#### Aim of the exercise
All entries should be copied exactly; the pictures stay out.

═══ Records to use

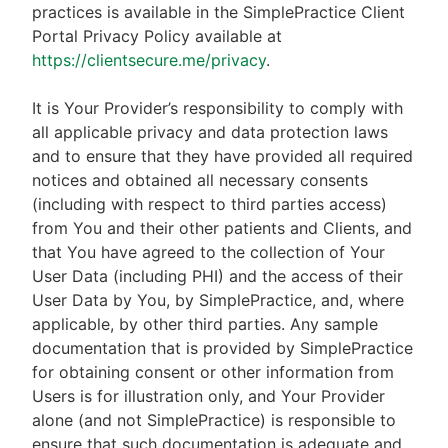
practices is available in the SimplePractice Client
Portal Privacy Policy available at
https://clientsecure.me/privacy
.
It is Your Provider’s responsibility to comply with
all applicable privacy and data protection laws
and to ensure that they have provided all required
notices and obtained all necessary consents
(including with respect to third parties access)
from You and their other patients and Clients, and
that You have agreed to the collection of Your
User Data (including PHI) and the access of their
User Data by You, by SimplePractice, and, where
applicable, by other third parties. Any sample
documentation that is provided by SimplePractice
for obtaining consent or other information from
Users is for illustration only, and Your Provider
alone (and not SimplePractice) is responsible to
ensure that such documentation is adequate and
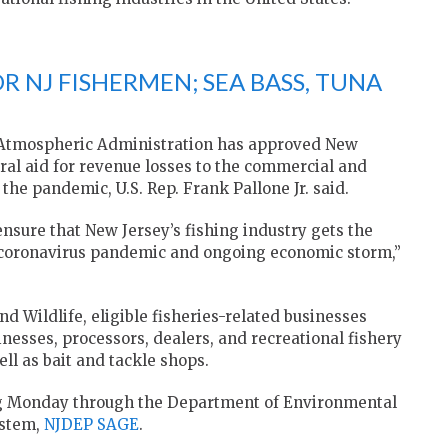
R NJ FISHERMEN; SEA BASS, TUNA
 Atmospheric Administration has approved New
deral aid for revenue losses to the commercial and
 the pandemic, U.S. Rep. Frank Pallone Jr. said.
 ensure that New Jersey’s fishing industry gets the
he coronavirus pandemic and ongoing economic storm,”
nd Wildlife, eligible fisheries-related businesses
nesses, processors, dealers, and recreational fishery
ll as bait and tackle shops.
ting Monday through the Department of Environmental
stem,
NJDEP SAGE
.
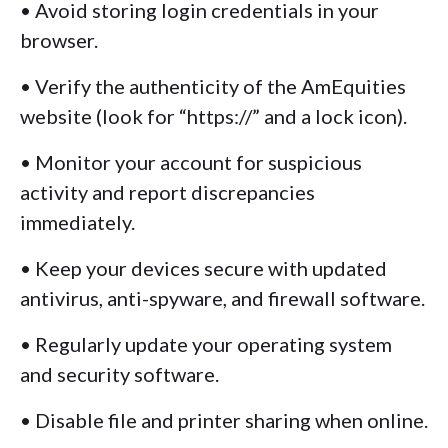
• Avoid storing login credentials in your
browser.
• Verify the authenticity of the AmEquities
website (look for “https://” and a lock icon).
• Monitor your account for suspicious
activity and report discrepancies
immediately.
• Keep your devices secure with updated
antivirus, anti-spyware, and firewall software.
• Regularly update your operating system
and security software.
• Disable file and printer sharing when online.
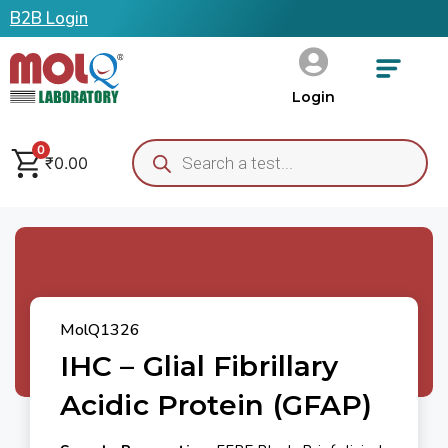
B2B Login
Login
0
₹
0.00
MolQ1326
IHC – Glial Fibrillary
Acidic Protein (GFAP)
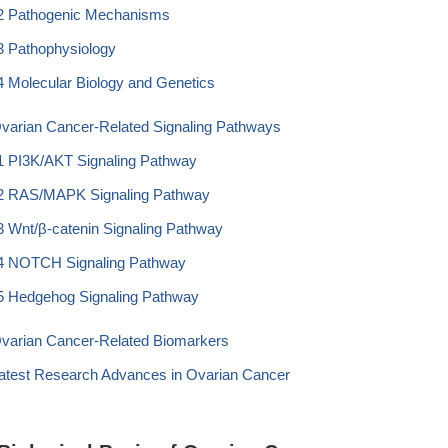
2 Pathogenic Mechanisms
3 Pathophysiology
4 Molecular Biology and Genetics
Ovarian Cancer-Related Signaling Pathways
1 PI3K/AKT Signaling Pathway
2 RAS/MAPK Signaling Pathway
3 Wnt/β-catenin Signaling Pathway
4 NOTCH Signaling Pathway
5 Hedgehog Signaling Pathway
Ovarian Cancer-Related Biomarkers
Latest Research Advances in Ovarian Cancer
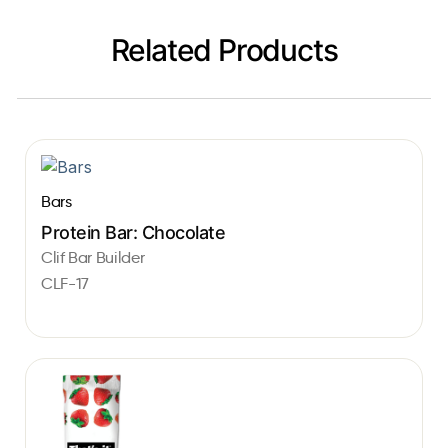
Related Products
Bars
Protein Bar: Chocolate
Clif Bar Builder
CLF-17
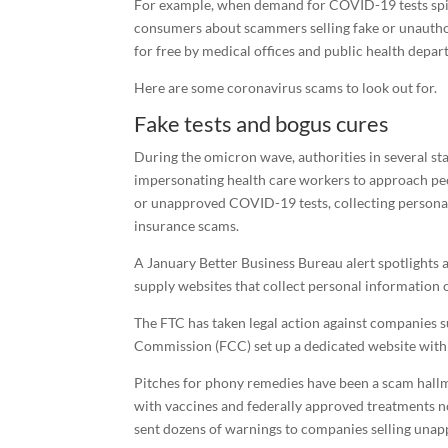
For example, when demand for COVID-19 tests spik
consumers about scammers selling fake or unauthori
for free by medical offices and public health depar
Here are some coronavirus scams to look out for.
Fake tests and bogus cures
During the omicron wave, authorities in several st
impersonating health care workers to approach peopl
or unapproved COVID-19 tests, collecting personal, 
insurance scams.
A January Better Business Bureau alert spotlights
supply websites that collect personal information or
The FTC has taken legal action against companies 
Commission (FCC) set up a dedicated website wit
Pitches for phony remedies have been a scam hallm
with vaccines and federally approved treatments n
sent dozens of warnings to companies selling una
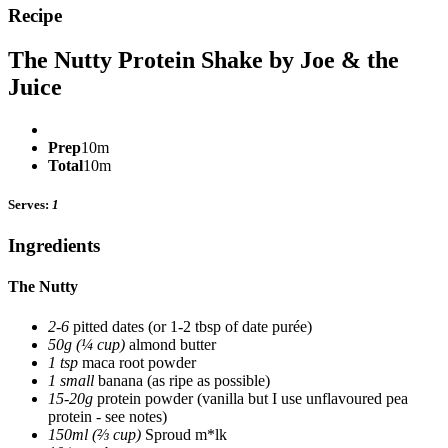
Recipe
The Nutty Protein Shake by Joe & the
Juice
Prep
10m
Total
10m
Serves:
1
Ingredients
The Nutty
2-6
pitted dates
(or 1-2 tbsp of date purée)
50g (¼ cup)
almond butter
1 tsp
maca root powder
1 small
banana
(as ripe as possible)
15-20g
protein powder
(vanilla but I use unflavoured pea
protein - see notes)
150ml (⅔ cup)
Sproud m*lk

══════

#### Result of this exercise
practices is available in the SimplePractice Client
Portal Privacy Policy available at
https://clientsecure.me/privacy
.
It is Your Provider’s responsibility to comply with
all applicable privacy and data protection laws
and to ensure that they have provided all required
notices and obtained all necessary consents
(including with respect to third parties access)
from You and their other patients and Clients, and
that You have agreed to the collection of Your
User Data (including PHI) and the access of their
User Data by You, by SimplePractice, and, where
applicable, by other third parties. Any sample
documentation that is provided by SimplePractice
for obtaining consent or other information from
Users is for illustration only, and Your Provider
alone (and not SimplePractice) is responsible to
ensure that such documentation is adequate and
R NJ FISHERMEN; SEA BASS, TUNA
 Atmospheric Administration has approved New
deral aid for revenue losses to the commercial and
 the pandemic, U.S. Rep. Frank Pallone Jr. said.
 ensure that New Jersey’s fishing industry gets the
he coronavirus pandemic and ongoing economic storm,”
nd Wildlife, eligible fisheries-related businesses
nesses, processors, dealers, and recreational fishery
ll as bait and tackle shops.
ting Monday through the Department of Environmental
stem,
NJDEP SAGE
.
• Avoid storing login credentials in your
browser.
• Verify the authenticity of the AmEquities
website (look for “https://” and a lock icon).
• Monitor your account for suspicious
activity and report discrepancies
immediately.
• Keep your devices secure with updated
antivirus, anti-spyware, and firewall software.
• Regularly update your operating system
and security software.
• Disable file and printer sharing when online.
B2B Login
Login
0
₹
0.00
MolQ1326
IHC – Glial Fibrillary
Acidic Protein (GFAP)
2 Pathogenic Mechanisms
3 Pathophysiology
4 Molecular Biology and Genetics
Ovarian Cancer-Related Signaling Pathways
1 PI3K/AKT Signaling Pathway
2 RAS/MAPK Signaling Pathway
3 Wnt/β-catenin Signaling Pathway
4 NOTCH Signaling Pathway
5 Hedgehog Signaling Pathway
Ovarian Cancer-Related Biomarkers
Latest Research Advances in Ovarian Cancer
Related Products
Bars
Protein Bar: Chocolate
Clif Bar Builder
CLF-17
For example, when demand for COVID-19 tests spik
consumers about scammers selling fake or unauthori
for free by medical offices and public health depar
Here are some coronavirus scams to look out for.
Fake tests and bogus cures
During the omicron wave, authorities in several st
impersonating health care workers to approach peopl
or unapproved COVID-19 tests, collecting personal, 
insurance scams.
A January Better Business Bureau alert spotlights
supply websites that collect personal information or
The FTC has taken legal action against companies 
Commission (FCC) set up a dedicated website wit
Pitches for phony remedies have been a scam hallm
with vaccines and federally approved treatments n
sent dozens of warnings to companies selling una
Recipe
The Nutty Protein Shake by Joe & the
Juice
Prep
10m
Total
10m
Serves:
1
Ingredients
The Nutty
2-6
pitted dates
(or 1-2 tbsp of date purée)
50g (¼ cup)
almond butter
1 tsp
maca root powder
1 small
banana
(as ripe as possible)
15-20g
protein powder
(vanilla but I use unflavoured pea
protein - see notes)
150ml (⅔ cup)
Sproud m*lk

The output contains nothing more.